§ **Exercise goal**
Rewrite the stretch of the records from "dem Stammlager Neuengamme; die Belegungszahl" through "KZ-Außenlager Drütte.", putting "Geschosse" in place of "Granaten" and leaving everything else as it is.

_____

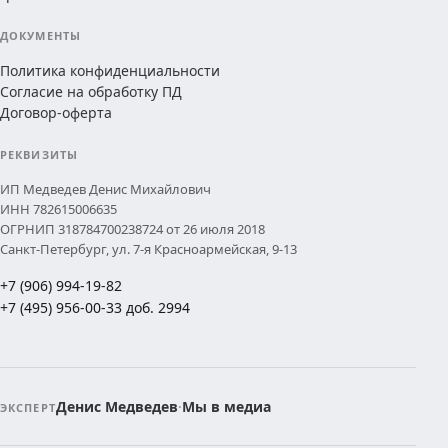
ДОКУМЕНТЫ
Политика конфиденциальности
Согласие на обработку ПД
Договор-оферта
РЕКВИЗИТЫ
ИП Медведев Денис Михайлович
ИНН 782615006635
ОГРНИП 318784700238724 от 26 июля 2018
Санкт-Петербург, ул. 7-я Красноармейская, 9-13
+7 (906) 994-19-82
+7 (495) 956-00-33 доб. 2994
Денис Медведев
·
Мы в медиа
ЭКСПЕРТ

_____

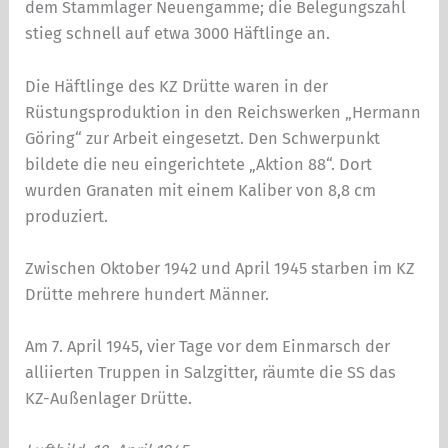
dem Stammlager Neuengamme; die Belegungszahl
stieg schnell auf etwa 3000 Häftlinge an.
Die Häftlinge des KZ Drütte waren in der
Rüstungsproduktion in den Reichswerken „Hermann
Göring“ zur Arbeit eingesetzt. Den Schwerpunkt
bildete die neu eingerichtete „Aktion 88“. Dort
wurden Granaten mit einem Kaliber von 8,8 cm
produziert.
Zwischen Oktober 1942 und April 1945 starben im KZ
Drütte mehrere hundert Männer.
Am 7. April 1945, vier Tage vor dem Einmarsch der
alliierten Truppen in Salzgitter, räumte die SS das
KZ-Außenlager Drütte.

_____

§ **Answer to this exercise**
dem Stammlager Neuengamme; die Belegungszahl
stieg schnell auf etwa 3000 Häftlinge an.
Die Häftlinge des KZ Drütte waren in der
Rüstungsproduktion in den Reichswerken „Hermann
Göring“ zur Arbeit eingesetzt. Den Schwerpunkt
bildete die neu eingerichtete „Aktion 88“. Dort
wurden Geschosse mit einem Kaliber von 8,8 cm
produziert.
Zwischen Oktober 1942 und April 1945 starben im KZ
Drütte mehrere hundert Männer.
Am 7. April 1945, vier Tage vor dem Einmarsch der
alliierten Truppen in Salzgitter, räumte die SS das
KZ-Außenlager Drütte.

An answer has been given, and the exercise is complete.